Director and Producer Shaohong Li is one of the filmmakers from the Fifth Generation movement—a group that brought Chinese cinema to an international stage during the 1980s. After spending a period of her life in the Sichuan military region’s army, she decided to pursue a career in film and is now recognized as China’s top woman director. Her famous award-winning works include Bloody Morning, an adaptation of Gabriel García Márquez’s Chronicle of a Death Foretold, and Blush, a film based on Petulia’s Rouge Tin by Su Tong.
Li’s filmwork, particularly the earlier ones, focused on the stories based on China’s rural life. Stolen Life hones in on the choices that a young woman makes and why she makes them. It also questions the motives of people who come from the countryside to make a life in Beijing and the reliability of love. What’s more important—following what your heart wants or listening to what your brain says? Is a child more important than education? Should you always listen to what family tells you to do, or should you make your own mistakes? Yanni is a relatable character in the sense that she feels she has little control over her life. Teenagers often act out because they feel that parents make too many of their choices. In Chinese culture, it’s the norm for the parent to have the final say, regardless of the subject matter. But Yanni is an excellent example of someone whose choices were all made for her, but when the reins were put in her hands, she couldn’t help but blunder and stumble and fall into the exact situation her family urged her to avoid. Although it was her naivety that led to all the troubles, it’s hard to blame it all on her.
Xun Zhou is a fantastic performer. She is one of China’s most celebrated actresses today, and her acting speaks for itself. Her toned-down portrayal of Yanni is a helpful in leveling down the film’s drama. Although I appreciate the film’s message, the plot, and the way it is shot is very dramatic. So much so that it becomes difficult to take seriously; the dialogue can also be made less melodramatic. It’s usually subtlety and allowing the audience to come to their own conclusions by themselves that create the most believable and emotionally impactful pieces. So take away a few layers of drama and many more would be moved. Nevertheless, as dark, woeful, and melodramatic as the film is, Stolen Life teaches us something about parenting, about naivety, and the importance of discrete decisions. At each stage of our lives, it’s the path we choose to take that molds us into the people we become.
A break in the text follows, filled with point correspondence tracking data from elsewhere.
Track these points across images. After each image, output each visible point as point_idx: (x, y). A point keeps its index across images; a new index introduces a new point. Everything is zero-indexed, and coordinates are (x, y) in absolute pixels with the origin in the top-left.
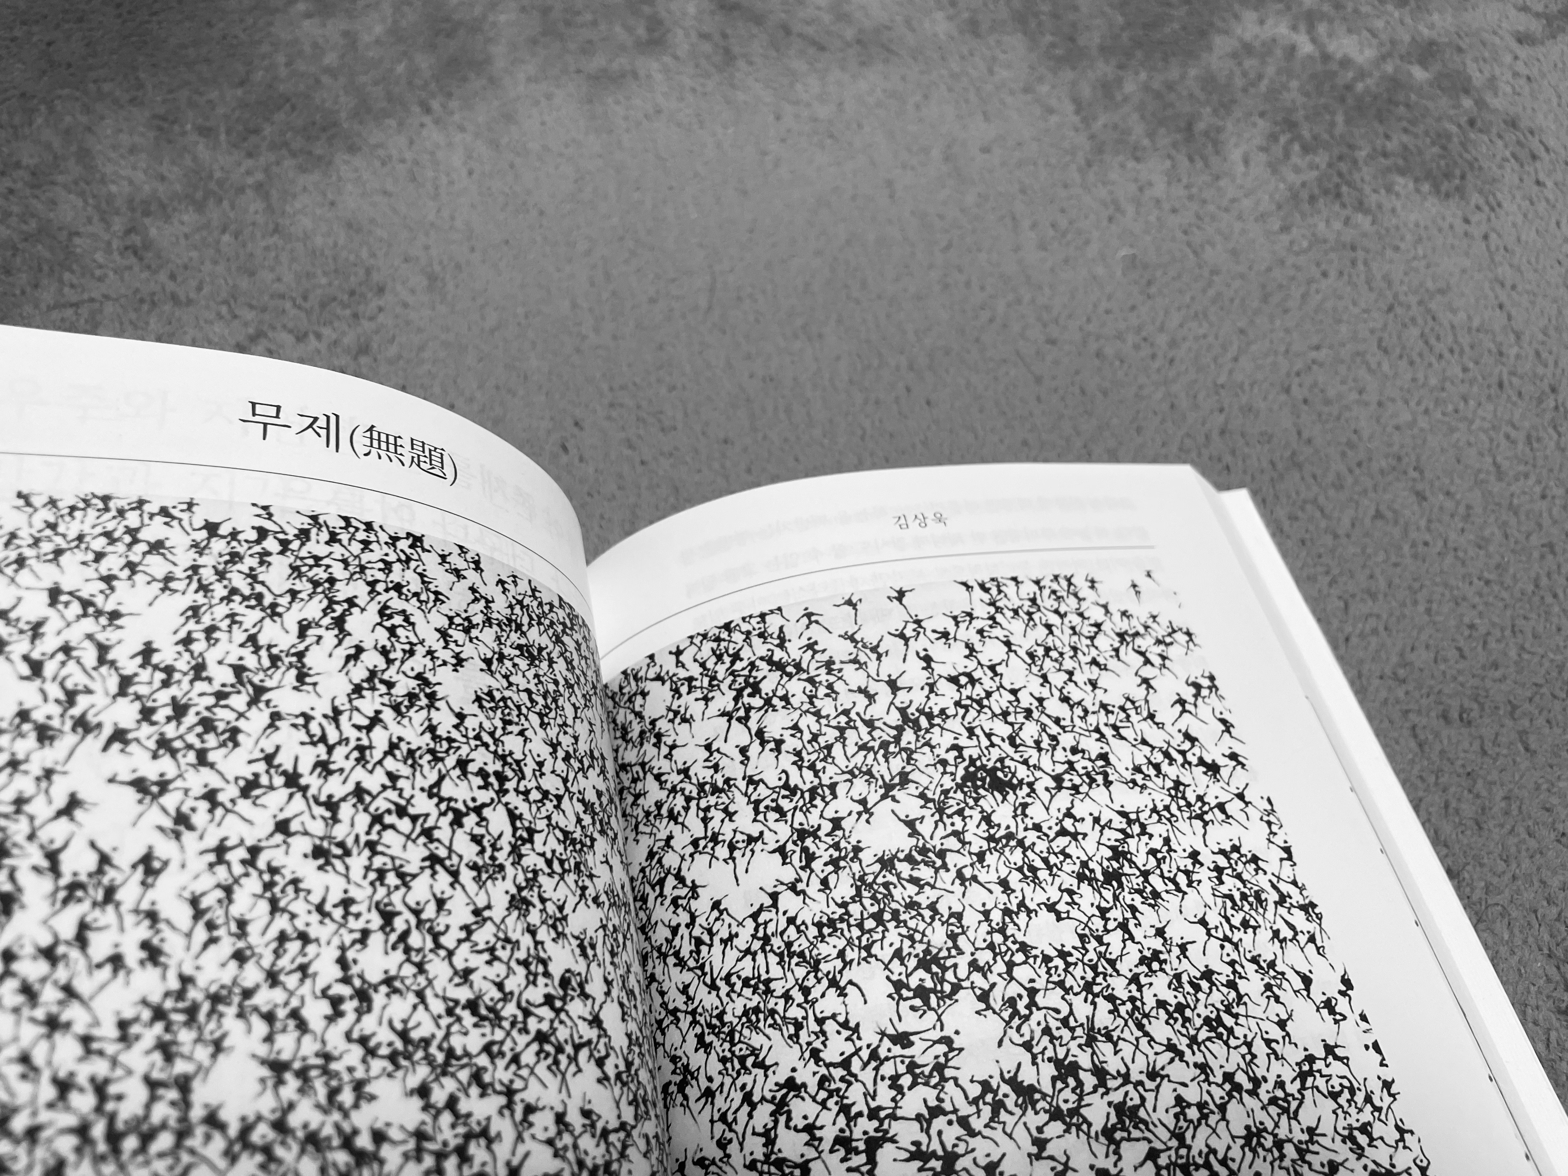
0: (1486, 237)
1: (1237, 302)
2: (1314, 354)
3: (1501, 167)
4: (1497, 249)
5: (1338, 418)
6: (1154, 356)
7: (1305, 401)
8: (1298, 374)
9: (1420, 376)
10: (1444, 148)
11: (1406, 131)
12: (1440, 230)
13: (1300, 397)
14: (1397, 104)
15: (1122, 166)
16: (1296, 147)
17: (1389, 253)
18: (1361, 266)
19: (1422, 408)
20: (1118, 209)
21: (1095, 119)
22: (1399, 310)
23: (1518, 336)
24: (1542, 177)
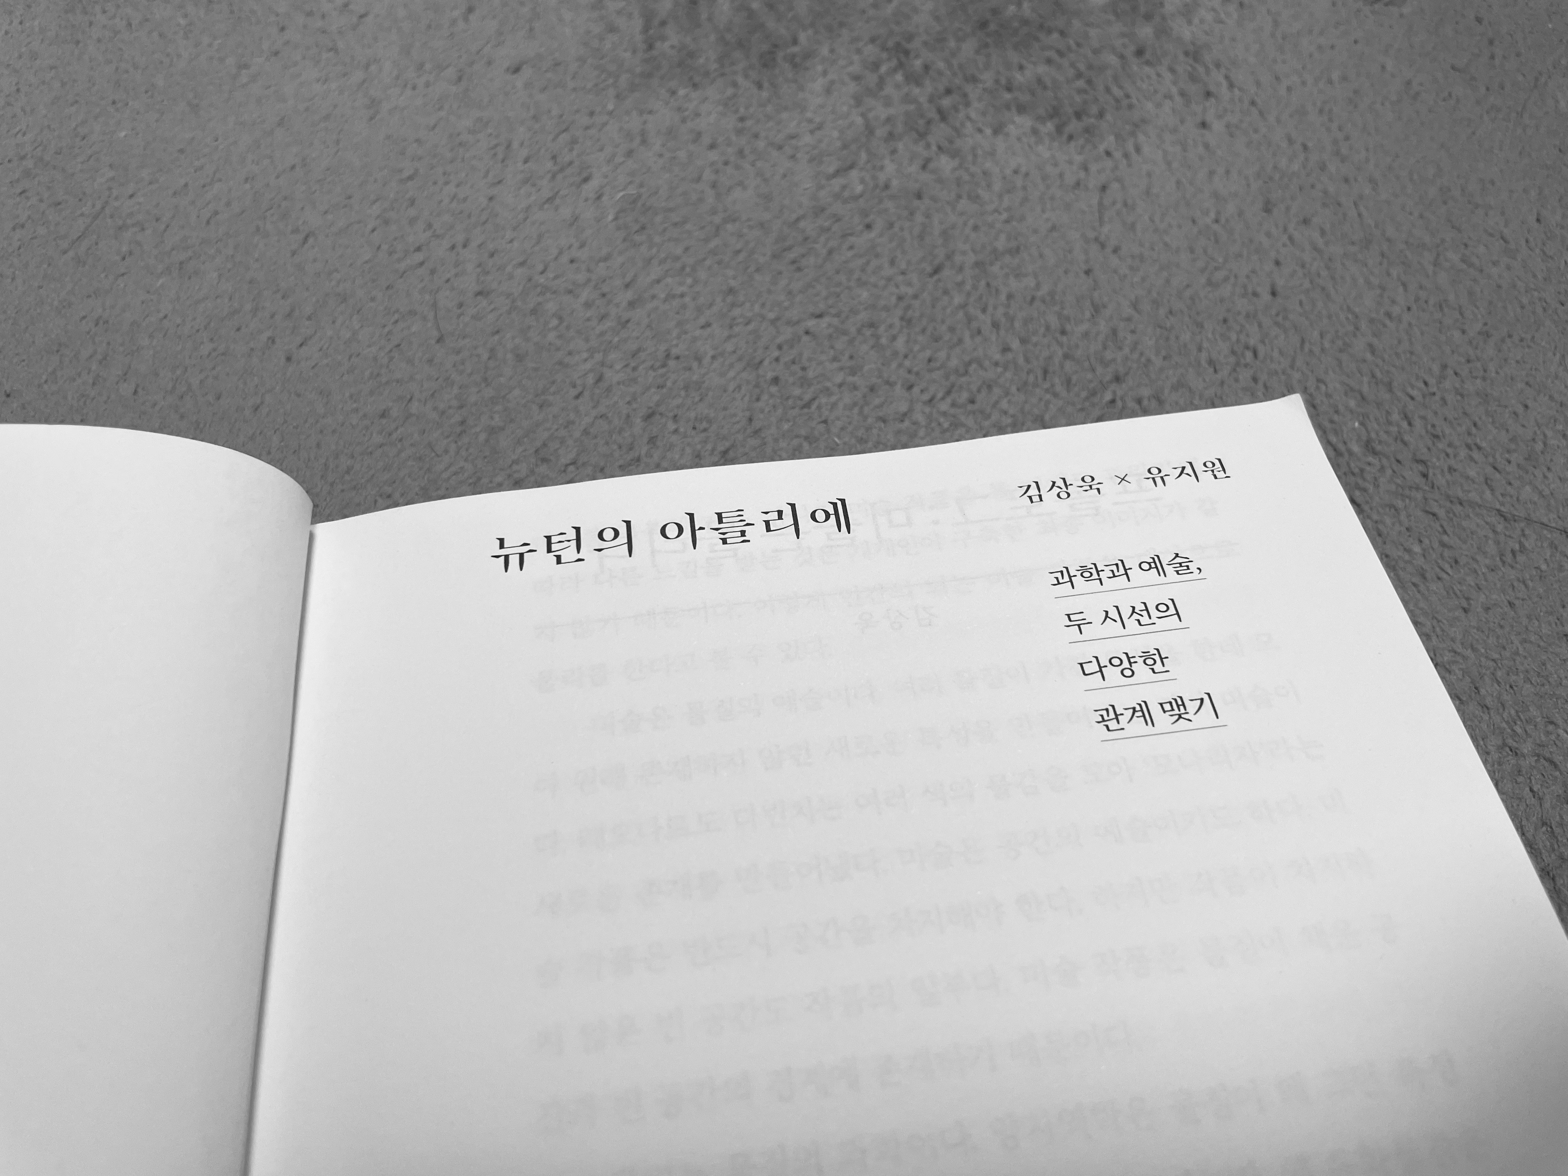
0: (1104, 188)
1: (741, 257)
2: (811, 323)
3: (1159, 105)
4: (1114, 203)
5: (808, 405)
6: (603, 318)
7: (776, 380)
8: (780, 347)
9: (942, 355)
10: (1089, 82)
11: (1049, 61)
12: (1044, 178)
13: (770, 375)
14: (1050, 31)
15: (673, 93)
16: (899, 77)
17: (963, 204)
18: (919, 218)
19: (926, 397)
20: (644, 142)
21: (663, 38)
22: (946, 273)
23: (1097, 309)
24: (1210, 117)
© Katusha Jin (10/30/2020) FF2 Media
Featured Photo: Xun Zhou
Middle Photo: Xun Zhou and Jun Wu
Bottom Photo: Xun Zhou and Jun Wu
Photo Credits: Global Film Initiative (2005) (USA) (all media)
Q: Does Stolen Life pass the Bechdel-Wallace Test?
Yes, definitely. Most of the film’s opening scenes involve dialogue between four women from the same family. They talk about money, a daughter, and preparing for dinner.